Texto de leitura:
----------------

Jornal Zero Hora: Berenice é da paz!

Publicada em 10/03/2010.

Aos 24 anos, Maria Berenice Dias tomou posse como a primeira juíza do Estado.

Em 1996, foi empossada como desembargadora. A primeira mulher a romper com uma tradição de 122 anos do Tribunal de Justiça do Estado. 
É autora de nove livros, entre eles União homossexual - O preconceito e a justiça e Manual do Direito das Famílias. 

Em 2001, a Câmara que preside concedeu direitos da união estável a parceiros homossexuais, decisão até então inédita no país. 

Escreveu o artigo E agora, Chicão?, com repercussão nacional, publicado mais de 50 vezes, em que defendia que a guarda do filho da cantora Cássia Eller deveria ficar com a sua companheira, Eugênia, e não com o avô da criança.

 

Ela luta desde o início da carreira pela inclusão social das minorias

Uma gaúcha boa de briga está na disputa pelo Prêmio Nobel da Paz. Nossa representante é natural de Santiago, tem 57 anos e há 10 ocupa um dos cargos mais importantes do Poder Judiciário gaúcho.

- Sou boa de briga em busca da paz - diz a candidata, respondendo rápido à provocação.

Maria Berenice Dias é desembargadora, a primeira que tomou posse no Estado, e integra a lista de mil mulheres que disputam o reconhecimento internacional. Ao todo, são 52 brasileiras. A proposta, sugerida por uma ONG, é de chamar a atenção para a importância das mulheres e o pouco reconhecimento que recebem (em 104 edições do Nobel, apenas 13 mulheres venceram). As mil mulheres concorrem juntas, como um único candidato.

----------------

Material fornecido:
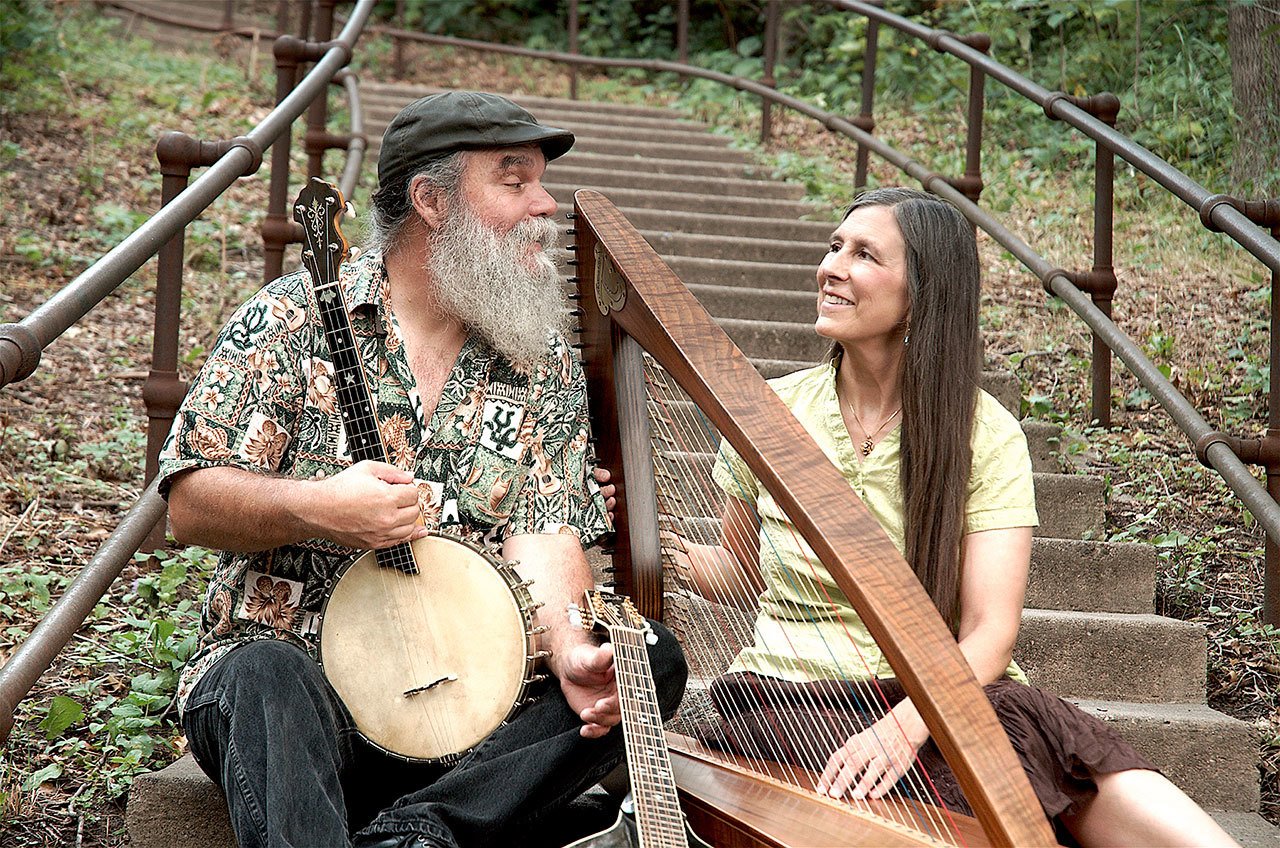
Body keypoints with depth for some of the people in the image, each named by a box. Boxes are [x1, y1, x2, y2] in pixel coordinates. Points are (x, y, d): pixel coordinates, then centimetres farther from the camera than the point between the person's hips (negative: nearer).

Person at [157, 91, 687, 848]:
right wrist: (315, 508, -23)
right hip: (296, 669, -3)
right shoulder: (296, 317, -1)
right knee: (268, 676, -36)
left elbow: (544, 532, -2)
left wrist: (570, 649, -22)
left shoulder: (546, 365, 8)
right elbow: (190, 503, -4)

----------------

Atividade 1: Em que ano, segundo o texto sobre Maria Berenice Dias, ela foi empossada como desembargadora?
Atividade 2: Reproduza do texto sobre Maria Berenice Dias o trecho que se inicia nas palavras "Jornal Zero Hora: Berenice" e se encerra em "Direito das Famílias.".
Os registros provêm de outra fonte.

Resolução 1: Em 1996.

Resolução 2:
Jornal Zero Hora: Berenice é da paz!

Publicada em 10/03/2010.

Aos 24 anos, Maria Berenice Dias tomou posse como a primeira juíza do Estado.

Em 1996, foi empossada como desembargadora. A primeira mulher a romper com uma tradição de 122 anos do Tribunal de Justiça do Estado. 
É autora de nove livros, entre eles União homossexual - O preconceito e a justiça e Manual do Direito das Famílias.